Promotores da emenda disseram, sem rirem, que banir os minaretes não era contra o Islão mas apenas contra os extremistas. Almas bem formadas indignaram-se com o resultado por razões morais - que acontecera, afinal, à tolerância europeia? Espíritos práticos assustaram-se por outras razões - a Suíça precisa mais do resto do mundo do que o resto do mundo precisa da Suíça e como há hoje vários lugares com bancos igualmente acolhedores e discretos, elegantes estâncias de férias de Inverno com óptimas pistas de esqui, e fornecedores reputados de bens e serviços de luxo, a clientela milionária dos países do Golfo tem muito para onde mudar a sua freguesia.
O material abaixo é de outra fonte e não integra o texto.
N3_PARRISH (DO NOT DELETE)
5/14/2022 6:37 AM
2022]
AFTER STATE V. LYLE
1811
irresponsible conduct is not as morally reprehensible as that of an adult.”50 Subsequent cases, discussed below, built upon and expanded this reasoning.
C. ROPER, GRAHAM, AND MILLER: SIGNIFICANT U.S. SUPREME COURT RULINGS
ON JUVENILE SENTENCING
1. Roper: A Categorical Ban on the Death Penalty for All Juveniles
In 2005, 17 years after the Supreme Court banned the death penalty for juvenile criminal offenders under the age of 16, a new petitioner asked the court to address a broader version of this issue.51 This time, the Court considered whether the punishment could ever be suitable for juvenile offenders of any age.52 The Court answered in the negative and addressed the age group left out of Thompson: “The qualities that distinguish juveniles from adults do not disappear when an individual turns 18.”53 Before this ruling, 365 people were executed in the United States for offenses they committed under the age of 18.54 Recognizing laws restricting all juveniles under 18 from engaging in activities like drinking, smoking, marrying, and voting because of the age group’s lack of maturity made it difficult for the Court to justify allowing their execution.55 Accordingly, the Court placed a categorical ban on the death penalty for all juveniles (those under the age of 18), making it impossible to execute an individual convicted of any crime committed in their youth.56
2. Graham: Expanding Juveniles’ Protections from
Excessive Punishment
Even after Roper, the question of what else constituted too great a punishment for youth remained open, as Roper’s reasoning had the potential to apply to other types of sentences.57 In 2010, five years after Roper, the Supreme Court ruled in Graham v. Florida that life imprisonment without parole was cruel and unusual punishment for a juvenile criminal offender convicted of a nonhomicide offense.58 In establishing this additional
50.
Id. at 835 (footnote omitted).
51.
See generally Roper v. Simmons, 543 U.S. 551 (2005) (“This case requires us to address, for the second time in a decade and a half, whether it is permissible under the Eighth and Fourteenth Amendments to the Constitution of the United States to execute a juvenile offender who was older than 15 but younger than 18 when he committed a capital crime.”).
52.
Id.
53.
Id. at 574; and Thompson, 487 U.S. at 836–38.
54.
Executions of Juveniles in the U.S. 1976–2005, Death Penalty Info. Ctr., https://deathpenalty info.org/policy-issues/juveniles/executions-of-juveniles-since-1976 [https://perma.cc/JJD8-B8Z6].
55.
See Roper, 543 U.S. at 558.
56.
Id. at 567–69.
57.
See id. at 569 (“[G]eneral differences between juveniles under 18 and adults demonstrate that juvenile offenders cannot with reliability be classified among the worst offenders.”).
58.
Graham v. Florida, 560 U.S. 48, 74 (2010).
Já começou a ser incitada a fazê-lo quer por muçulmanos ofendidos (com alguma hipocrisia à mistura) quer por humanistas indignados. A Confederação Helvética vai estar uns tempos na berlinda e perder bastante dinheiro.
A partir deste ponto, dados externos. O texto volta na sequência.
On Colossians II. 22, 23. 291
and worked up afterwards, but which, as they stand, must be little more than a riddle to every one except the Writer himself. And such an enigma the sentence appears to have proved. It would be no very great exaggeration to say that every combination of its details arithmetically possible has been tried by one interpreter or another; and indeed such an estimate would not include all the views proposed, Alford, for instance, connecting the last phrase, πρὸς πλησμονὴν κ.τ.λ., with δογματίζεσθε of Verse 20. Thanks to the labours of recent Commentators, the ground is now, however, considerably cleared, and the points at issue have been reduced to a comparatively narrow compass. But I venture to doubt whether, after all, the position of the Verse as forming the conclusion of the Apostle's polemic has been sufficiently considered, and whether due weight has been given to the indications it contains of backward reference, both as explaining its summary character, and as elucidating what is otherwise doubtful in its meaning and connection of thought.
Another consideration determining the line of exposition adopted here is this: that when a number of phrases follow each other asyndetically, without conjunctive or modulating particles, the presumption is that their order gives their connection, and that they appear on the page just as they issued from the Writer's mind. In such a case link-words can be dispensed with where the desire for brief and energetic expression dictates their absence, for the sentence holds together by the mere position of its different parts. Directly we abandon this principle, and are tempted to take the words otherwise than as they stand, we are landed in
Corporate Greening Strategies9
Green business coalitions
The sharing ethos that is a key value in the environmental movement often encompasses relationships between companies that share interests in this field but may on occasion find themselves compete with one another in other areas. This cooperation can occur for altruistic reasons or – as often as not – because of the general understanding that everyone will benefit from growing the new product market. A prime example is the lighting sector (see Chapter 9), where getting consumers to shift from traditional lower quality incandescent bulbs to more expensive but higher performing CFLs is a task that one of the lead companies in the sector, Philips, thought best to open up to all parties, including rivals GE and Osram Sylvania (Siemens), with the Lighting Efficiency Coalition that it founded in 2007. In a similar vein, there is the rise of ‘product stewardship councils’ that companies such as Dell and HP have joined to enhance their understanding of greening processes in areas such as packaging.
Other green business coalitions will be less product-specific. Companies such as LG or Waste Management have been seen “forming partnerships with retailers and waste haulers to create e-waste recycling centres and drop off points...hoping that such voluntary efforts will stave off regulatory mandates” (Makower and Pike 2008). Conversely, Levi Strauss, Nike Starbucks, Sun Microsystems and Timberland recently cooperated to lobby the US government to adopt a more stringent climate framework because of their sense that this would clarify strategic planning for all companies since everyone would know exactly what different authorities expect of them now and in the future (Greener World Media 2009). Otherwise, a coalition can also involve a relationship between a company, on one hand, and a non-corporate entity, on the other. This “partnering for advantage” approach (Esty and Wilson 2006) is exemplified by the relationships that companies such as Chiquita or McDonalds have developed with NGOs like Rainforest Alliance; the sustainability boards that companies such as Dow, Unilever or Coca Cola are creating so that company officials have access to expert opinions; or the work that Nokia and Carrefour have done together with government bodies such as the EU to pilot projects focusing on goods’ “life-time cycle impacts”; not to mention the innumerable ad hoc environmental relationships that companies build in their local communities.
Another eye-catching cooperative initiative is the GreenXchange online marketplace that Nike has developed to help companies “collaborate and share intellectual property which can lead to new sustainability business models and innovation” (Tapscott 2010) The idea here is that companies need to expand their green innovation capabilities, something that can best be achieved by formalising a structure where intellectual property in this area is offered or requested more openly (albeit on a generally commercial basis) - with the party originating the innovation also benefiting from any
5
Em França, na Holanda, na Bélgica, na Áustria, na Itália, políticos da extrema-direita islamófoba e intolerante embandeiraram em arco. Mais uma vez eram eles que sabiam o que o povo verdadeiramente queria e não os agentes da democracia representativa. Partidos da direita moderada condenaram o resultado, nem sempre sem ambiguidade. O porta-voz-adjunto do partido de Sarkozy disse não ter a certeza de que os minaretes fossem precisos em lugares de culto. Havia evidentemente campanários nas igrejas mas estes pertenciam a uma herança histórica; era preciso distinguir entre religiões que já existiam em França antes da proclamação da República e religiões que tinham chegado depois. (Outros comentários de políticos houve, ao mesmo nível ético e intelectual). As igrejas portaram-se bem. O presidente da conferência episcopal alemã declarou: "É justamente porque nós, cristãos, recusamos e condenamos as restrições à liberdade religiosa impostas em países muçulmanos que devemos não só socorrer os cristãos que lá haja mas intervir igualmente a favor dos direitos dos muçulmanos que cá estão".

Referendo e boa governação não são sinónimos, a voz do povo não é a voz de Deus e é a democracia representativa que lhe mete amortecedores para nos proteger do pior. Mauriac dizia: "Não conheço a alma dos criminosos mas conheço a das pessoas sérias e é um horror!" E a costureira arménia que nos trata da roupa anda furiosa porque lá na terra dela o Presidente quer fazer as pazes com a Turquia, ao contrário do bom povo que quer guerra. A alma humana é um abismo.